Mr Obama set out the first nationwide rules for exhaust emissions and fuel efficiency that together amounted to a bold move to wean America off foreign oil and the biggest step the US Government has yet taken to cut greenhouse gas emissions.
Mr Obama announced a plan that will compel the automobile industry to scrap scores of iconic vehicle brands and make hybrid cars and light trucks that will be 40 per cent cleaner and more fuel efficient by 2016. The President said that the move was equivalent to taking 177 million cars off the road within seven years, equal to shutting 194 coal-fired power stations and saving 1.8 billion barrels of oil over the lifetime of the vehicles.
To put that in context, he said, it was more oil than the US imported last year from Saudi Arabia, Nigeria, Libya and Venezuela combined. He called the plan a “historic turning point toward a clean-energy economy”.
Environmentalists and the automobile industry both backed the plan, and were equally enthused.
The new rules, which begin to take effect in 2012, stipulate that by 2016 most passenger cars must reach 39 miles per US gallon (47 miles per Imperial gallon) — up from 27.5 mpg today — while light trucks will have to run at 30 miles per US gallon (36 miles per Imperial gallon), up from 23 mpg. Cars will also have to be 30 per cent cleaner in exhaust emissions.
It is the first time the US Government has combined fuel efficiency and emissions in one package, the most sweeping new set of auto rules since the Clean Air Act of 1970. That set vehicle pollution standards for the first time and banned lead in petrol.
The new requirement is estimated to cost consumers an extra $1,300 (£840) per vehicle starting in 2016, but White House aides said that drivers would be saving money at the petrol pump. Mr Obama estimated that a typical driver would save $2,800 over the lifetime of a car in fuel costs. “The fact is, everyone wins. Consumers pay less for fuel, which means less money going overseas and more money to save or spend here at home,” Mr Obama said.
The rules ended a long-running feud between the struggling car industry, environmentalists and individual states over fuel standards. Thirteen states, led by California, had been pressing the Government to allow them to impose stricter standards on vehicles than the current regime.
The Bush Administration blocked the demands and the car industry had also been challenging standards set by individual states in court.
In exchange for getting a single nationwide set of rules that gives them the clarity and predictability to redesign their cars, the vehicle makers agreed to drop all lawsuits, while California and other states agreed to abide by the new regulations. The 2016 target also brings forward by four years fuel-efficiency standards currently required under federal law.

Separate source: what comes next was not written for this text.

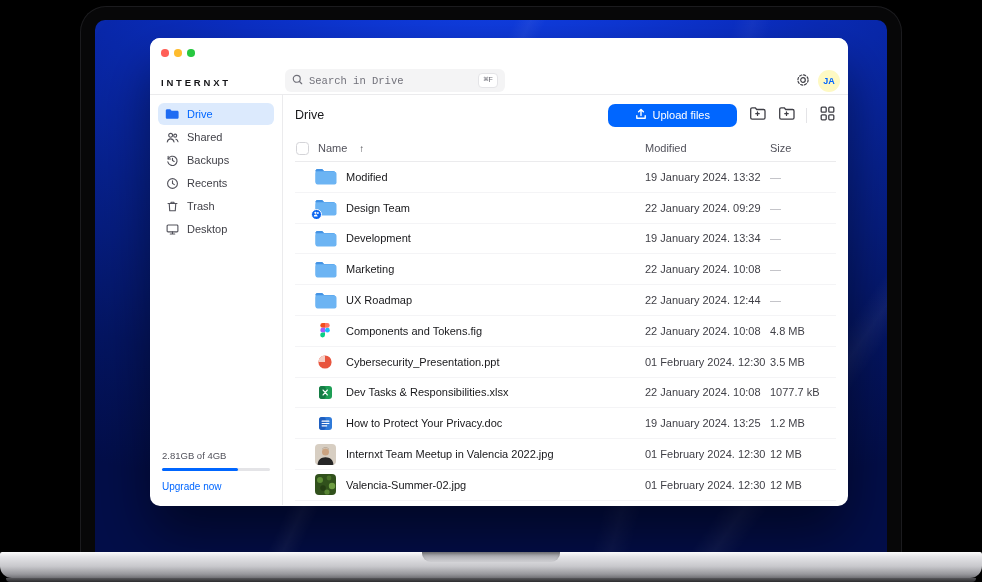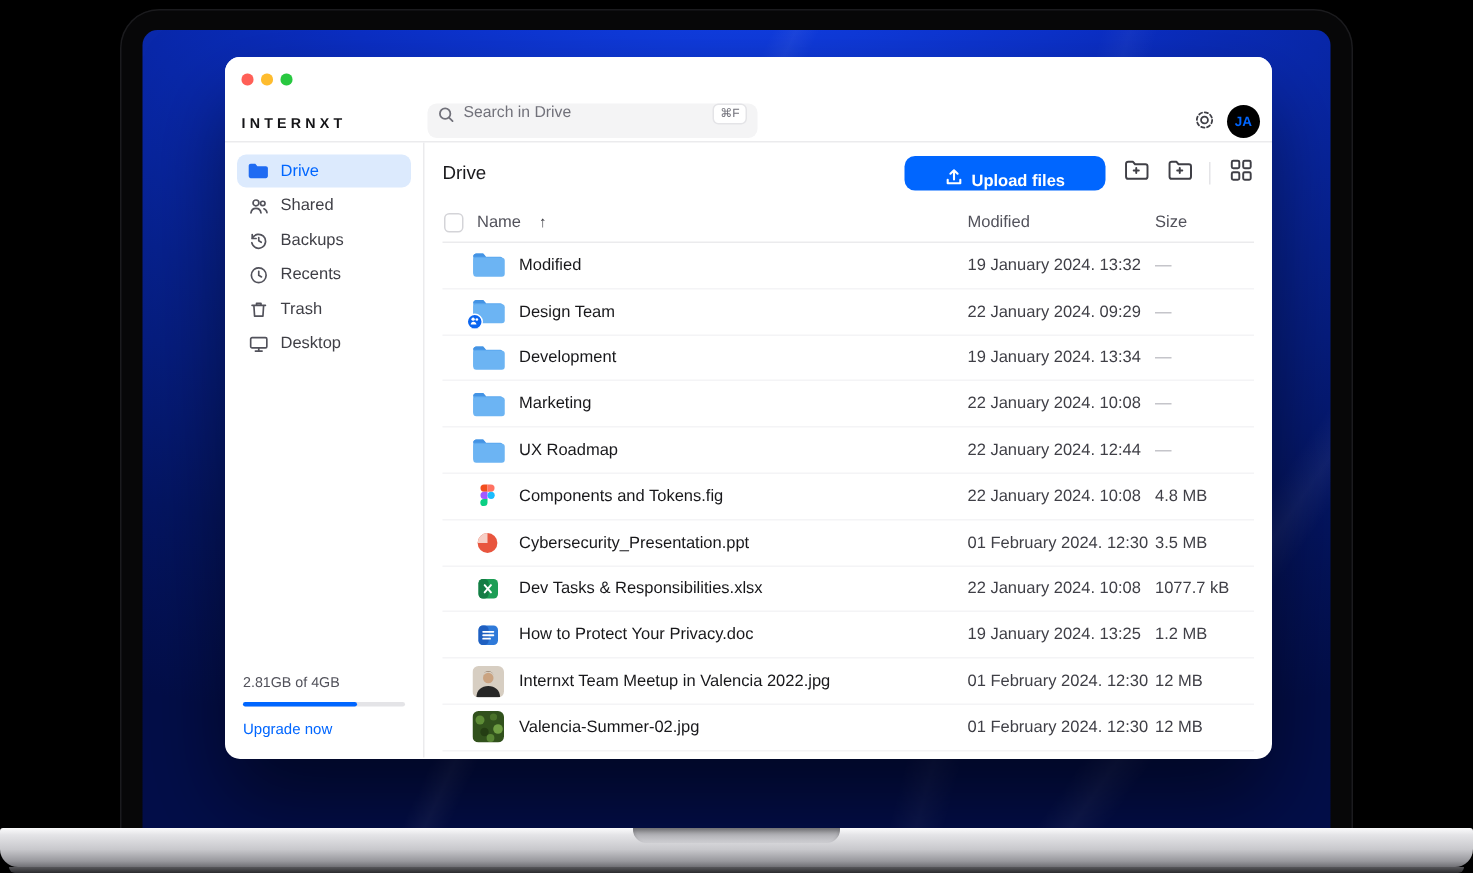"Search in Drive" .search { align-items: flex-start -> center; font-family: none -> Liberation Mono, monospace }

At the same time, a massive energy and climate change Bill recently introduced to Congress would offer the “big three” carmakers, Ford, Chrysler and General Motors — all on the verge of collapse and already receiving billions in government aid — another $50 billion in low-cost loans to help them to retool their plants to make smaller cars.
The Bill, which faces significant Republican opposition because of the expensive emission caps it will place on industry, would also give government assistance in producing plug-in hybrids and the expensive batteries needed for such engines.
Another measure that has been introduced to Congress is a provision, dubbed “Cash for Clunkers”, which would give vouchers worth up to $4,000 to consumers who turn in a car that gets 18mpg or worse in exchange for buying a new or used car that exceeds the current federal fuelefficiency standards by 25 per cent.